Reno police officer who accidentally shot suspect pulled trigger when hit by another officer’s Taser

RENO, Nev. (AP) — A Reno police officer accidentally shot an unarmed suspect in 2020 when he flinched and pulled the trigger on his service revolver in an inadvertent response to being stuck by a Taser fired by another officer, a prosecutor said Tuesday.

Washoe County District Attorney Chris Hicks cleared Officer Richard Jager of any criminal wrongdoing with the release of a report on the investigation of the non-fatal, officer-involved shooting. The neighboring Sparks Police Department led the investigation.

The suspect, Christopher Sheahan, was treated at a hospital and survived the single gunshot wound to the shoulder. He was found guilty of one count of resisting a public officer in February 2022 and ultimately sentenced to one day in jail, Hicks said.

Jager, who was in his second week on the job after recently graduating from the law enforcement academy, was treated at a local hospital where the Taser probe was removed from his knee. No one else was hurt.

The shooting occurred on July 26, 2020, when several officers surrounded Sheahan, who was failing to comply with their commands in a parking lot following a traffic incident. Sheahan told the initial responding officer he had some mental issues, and he exhibited erratic behavior, including removing clothing during the confrontation, according to the investigative report.

* **Problem**
Output the news report about the Reno police shooting word for word, in full. The data that follows was taken from a different source than the news report.

* **Records shown**
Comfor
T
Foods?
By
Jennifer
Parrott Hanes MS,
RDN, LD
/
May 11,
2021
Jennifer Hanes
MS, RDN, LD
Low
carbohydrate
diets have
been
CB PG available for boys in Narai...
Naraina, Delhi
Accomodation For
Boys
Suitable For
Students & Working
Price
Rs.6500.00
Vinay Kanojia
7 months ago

---

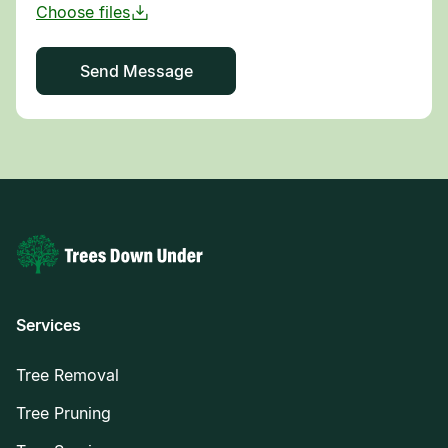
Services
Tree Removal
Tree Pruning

* **Output**
Reno police officer who accidentally shot suspect pulled trigger when hit by another officer’s Taser

RENO, Nev. (AP) — A Reno police officer accidentally shot an unarmed suspect in 2020 when he flinched and pulled the trigger on his service revolver in an inadvertent response to being stuck by a Taser fired by another officer, a prosecutor said Tuesday.

Washoe County District Attorney Chris Hicks cleared Officer Richard Jager of any criminal wrongdoing with the release of a report on the investigation of the non-fatal, officer-involved shooting. The neighboring Sparks Police Department led the investigation.

The suspect, Christopher Sheahan, was treated at a hospital and survived the single gunshot wound to the shoulder. He was found guilty of one count of resisting a public officer in February 2022 and ultimately sentenced to one day in jail, Hicks said.

Jager, who was in his second week on the job after recently graduating from the law enforcement academy, was treated at a local hospital where the Taser probe was removed from his knee. No one else was hurt.

The shooting occurred on July 26, 2020, when several officers surrounded Sheahan, who was failing to comply with their commands in a parking lot following a traffic incident. Sheahan told the initial responding officer he had some mental issues, and he exhibited erratic behavior, including removing clothing during the confrontation, according to the investigative report.